▶ [PROBLEM] Each entry below must be repeated exactly. Leave the pictures out of it.
---------------
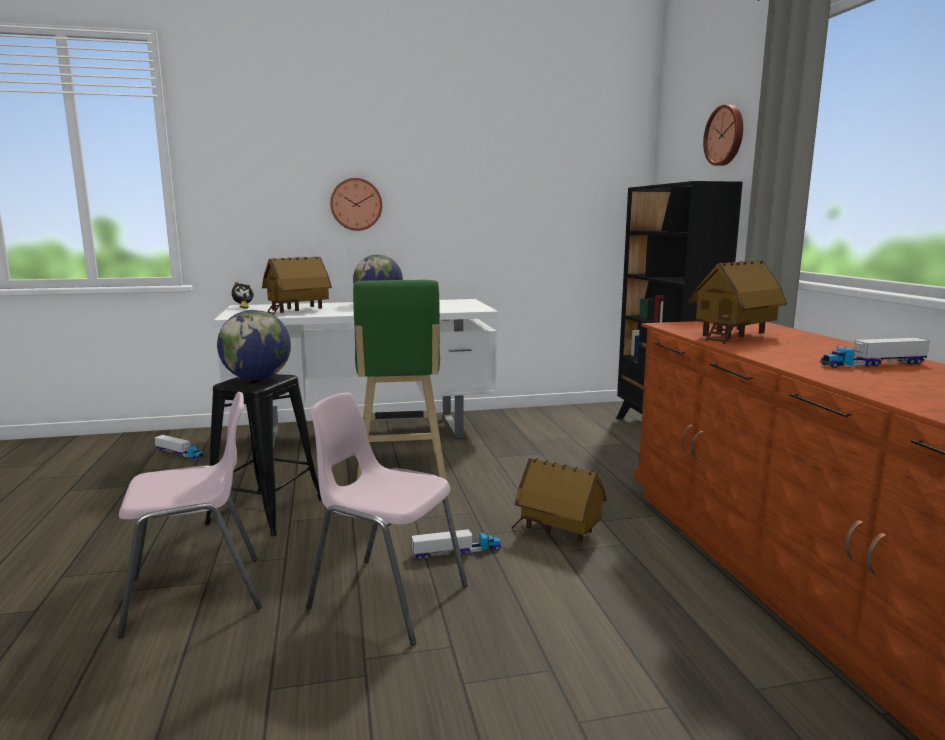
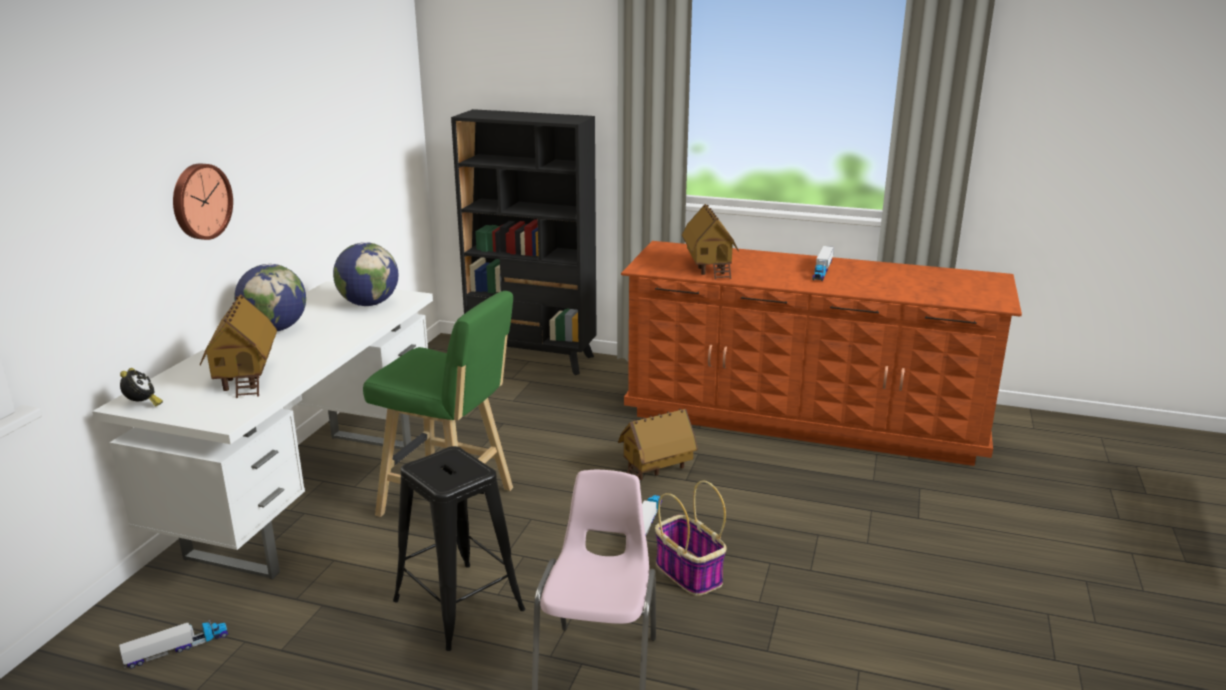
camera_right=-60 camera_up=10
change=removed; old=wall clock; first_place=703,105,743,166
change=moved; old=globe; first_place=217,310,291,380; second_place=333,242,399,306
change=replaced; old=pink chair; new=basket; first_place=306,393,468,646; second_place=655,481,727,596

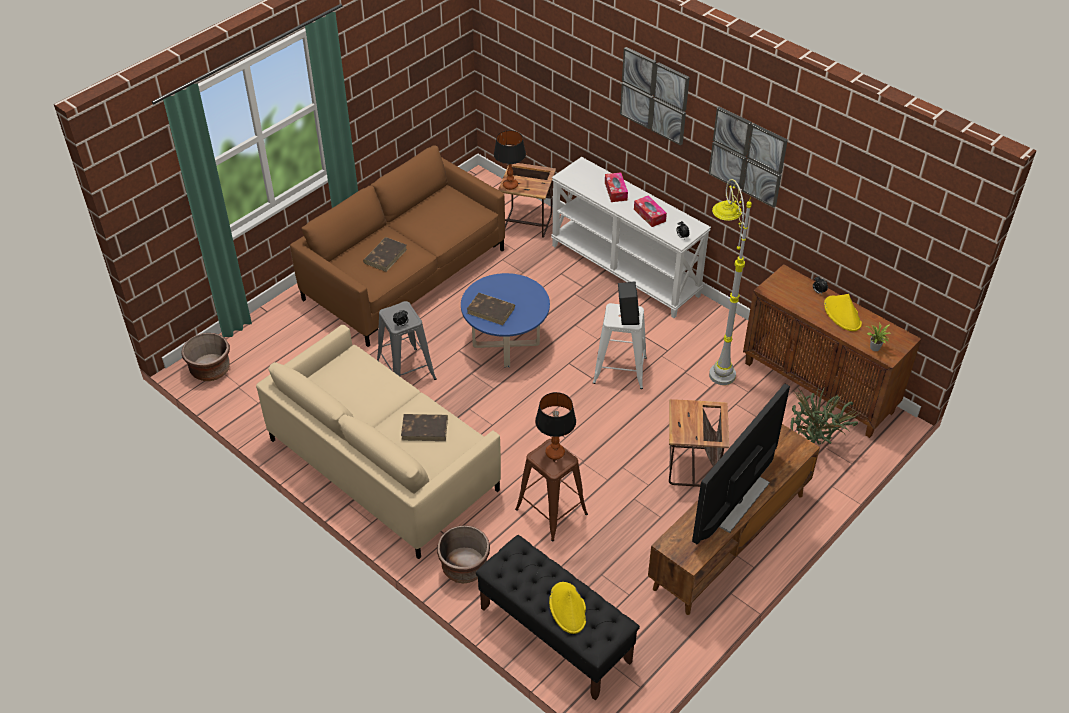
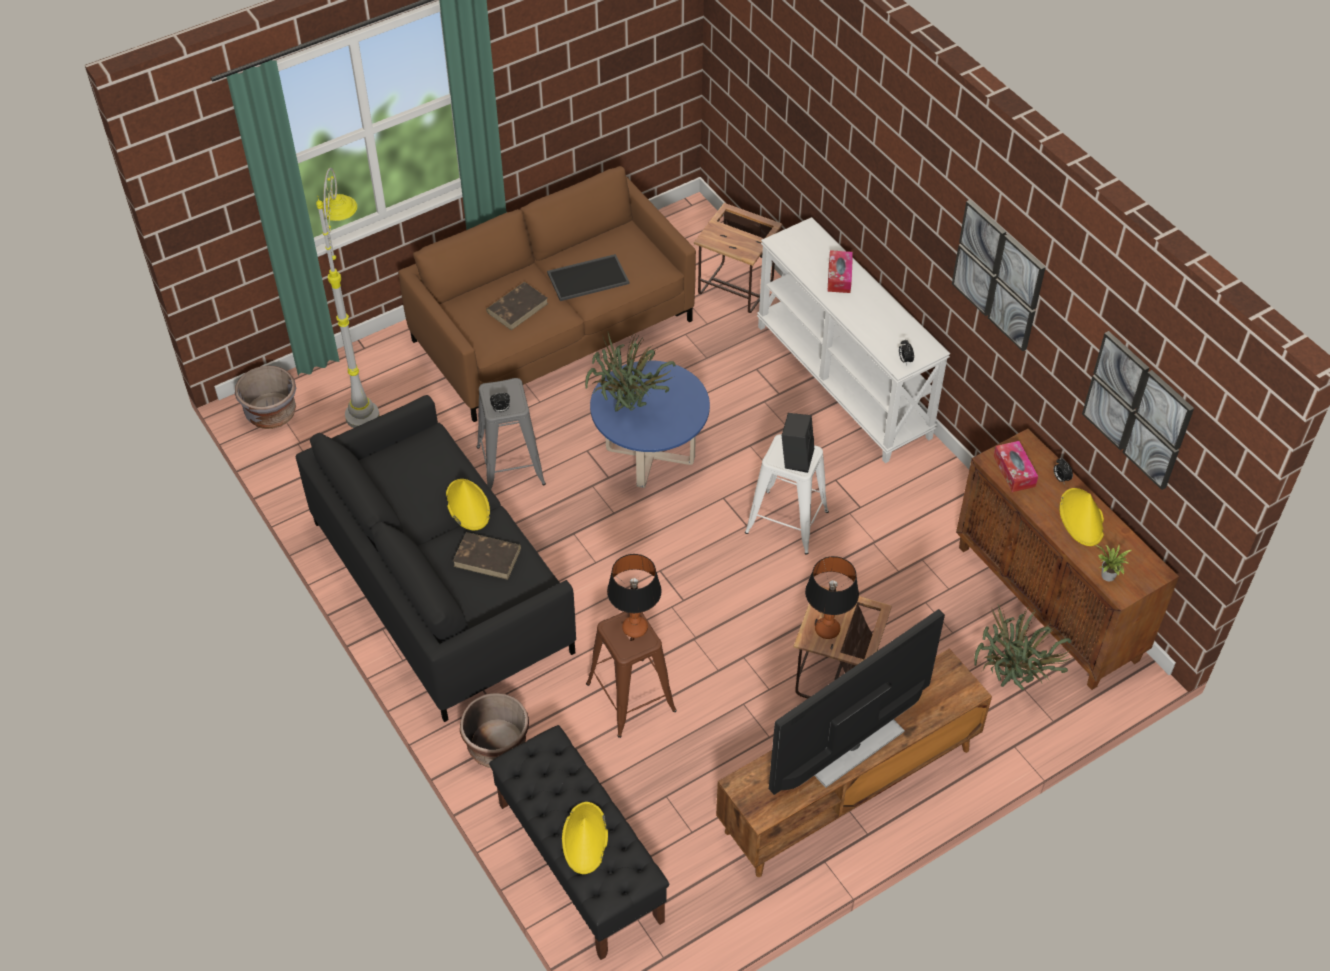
camera_right=15 camera_up=5
change=added; new=yellow hat; second_place=446,479,490,530
change=added; new=tray; second_place=547,254,629,301
change=moved; old=table lamp; first_place=494,130,526,190; second_place=805,556,859,639
change=moved; old=picture; first_place=620,47,690,146; second_place=1082,331,1194,490
change=moved; old=tissue box; first_place=634,195,667,227; second_place=994,441,1038,492
change=moved; old=grey floor lamp; first_place=709,179,752,385; second_place=316,168,380,428
change=replaced; old=brown book; new=potted plant; first_place=467,293,515,325; second_place=585,333,676,411
change=recoloured; old=brown planter; new=grey planter; first_place=181,333,230,381; second_place=235,366,296,429
change=recoloured; old=beige sofa; new=black sofa; first_place=256,325,501,559; second_place=296,395,576,722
---------------
▶ [SOLUTION]
camera_right=-60 camera_up=10
change=removed; old=wall clock; first_place=703,105,743,166
change=moved; old=globe; first_place=217,310,291,380; second_place=333,242,399,306
change=replaced; old=pink chair; new=basket; first_place=306,393,468,646; second_place=655,481,727,596

camera_right=15 camera_up=5
change=added; new=yellow hat; second_place=446,479,490,530
change=added; new=tray; second_place=547,254,629,301
change=moved; old=table lamp; first_place=494,130,526,190; second_place=805,556,859,639
change=moved; old=picture; first_place=620,47,690,146; second_place=1082,331,1194,490
change=moved; old=tissue box; first_place=634,195,667,227; second_place=994,441,1038,492
change=moved; old=grey floor lamp; first_place=709,179,752,385; second_place=316,168,380,428
change=replaced; old=brown book; new=potted plant; first_place=467,293,515,325; second_place=585,333,676,411
change=recoloured; old=brown planter; new=grey planter; first_place=181,333,230,381; second_place=235,366,296,429
change=recoloured; old=beige sofa; new=black sofa; first_place=256,325,501,559; second_place=296,395,576,722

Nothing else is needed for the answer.